Let $(V, \langle,\rangle) $ be an euclidean Vector space. For $w \in V, w\ne 0$, the map $s_w: V \rightarrow V$, $s_w (v): = v -2 \tfrac{\langle v,w \rangle}{\langle w,w \rangle}$ is defined (the mapping $s_w$ is the reflection at the hyperplane ${v ∈ V | \langle v,w \rangle = 0}$).
I want to proof that every orthogonal Endomorphism is a composition of such reflections.
First I formalized the statement: For every orthogonal Endomorphism $f: V\rightarrow V$, there are $w_1,\dots, w_r \in V, r ≤ n$ with $f = s_{w_1} ◦. . . ◦ s_{w_r}$.
I am not sure but in order to proof this statement, I had in mind that I could find a $w_1 \in V$ such that $\widetilde{f} = s_{w1} ◦ f$ is a straight line through the origin and then consider the restriction of $\widetilde{f}$ on the orthogonal complement of the straight line.
Maybe someone can share some thoughts on this or suggest an easier way. Thanks for any kind of advice!
Proof: For $f = id_V$ the assertion is clear ("composition of 0 reflections"). Let now $v \in V$ with $f(v) \neq v$. Set $w_1 := f(v) - v$. Set $\widetilde{f}:= s_{w_1} ◦ f$. Then $\widetilde{f}(v) = v$ is true.
Inductively, we can conclude that the assertion holds for the orthogonal complement of $v$. (Due to the orthogonality of $f$, $f$ induces an endomorphism on the orthogonal complement of $v$.)

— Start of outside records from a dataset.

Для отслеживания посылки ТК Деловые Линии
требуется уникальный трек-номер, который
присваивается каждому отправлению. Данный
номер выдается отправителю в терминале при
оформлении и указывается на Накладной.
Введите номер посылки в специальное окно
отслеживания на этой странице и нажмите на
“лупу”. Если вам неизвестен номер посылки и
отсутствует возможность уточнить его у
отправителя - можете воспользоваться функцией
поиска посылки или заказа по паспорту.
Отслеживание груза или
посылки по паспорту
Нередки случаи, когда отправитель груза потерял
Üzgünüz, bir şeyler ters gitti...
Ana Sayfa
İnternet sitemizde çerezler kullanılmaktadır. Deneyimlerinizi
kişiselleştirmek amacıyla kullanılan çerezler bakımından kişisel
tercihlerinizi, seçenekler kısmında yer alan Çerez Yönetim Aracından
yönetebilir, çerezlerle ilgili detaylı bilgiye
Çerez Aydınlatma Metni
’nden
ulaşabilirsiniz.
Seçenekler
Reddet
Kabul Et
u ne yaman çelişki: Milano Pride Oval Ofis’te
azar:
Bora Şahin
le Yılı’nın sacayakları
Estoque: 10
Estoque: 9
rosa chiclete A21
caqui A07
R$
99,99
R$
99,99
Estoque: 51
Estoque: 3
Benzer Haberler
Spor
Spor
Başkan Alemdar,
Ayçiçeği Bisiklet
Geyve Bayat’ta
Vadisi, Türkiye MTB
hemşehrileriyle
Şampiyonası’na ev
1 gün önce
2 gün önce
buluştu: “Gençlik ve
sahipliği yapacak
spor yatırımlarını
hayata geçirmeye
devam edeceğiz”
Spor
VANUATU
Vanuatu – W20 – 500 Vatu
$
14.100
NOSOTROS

We can thus write $\widetilde{f}|_{L(v)^⊥} = s_{w_2} ◦ \dots ◦ s_{w_r}$. The reflections $s_{w_i}$ on $L(v)^⊥$ can be extended to reflections on $V$ by writing $s_{w_i}(v) = v$ for all $ i \in \{2, . . . , r\}$. With $s_{w_1} = s_{w_1}^{−1}$ we obtain: $$f = s_{w_1} ◦ s_{w_2} ◦ \dots ◦ s_{w_r}$$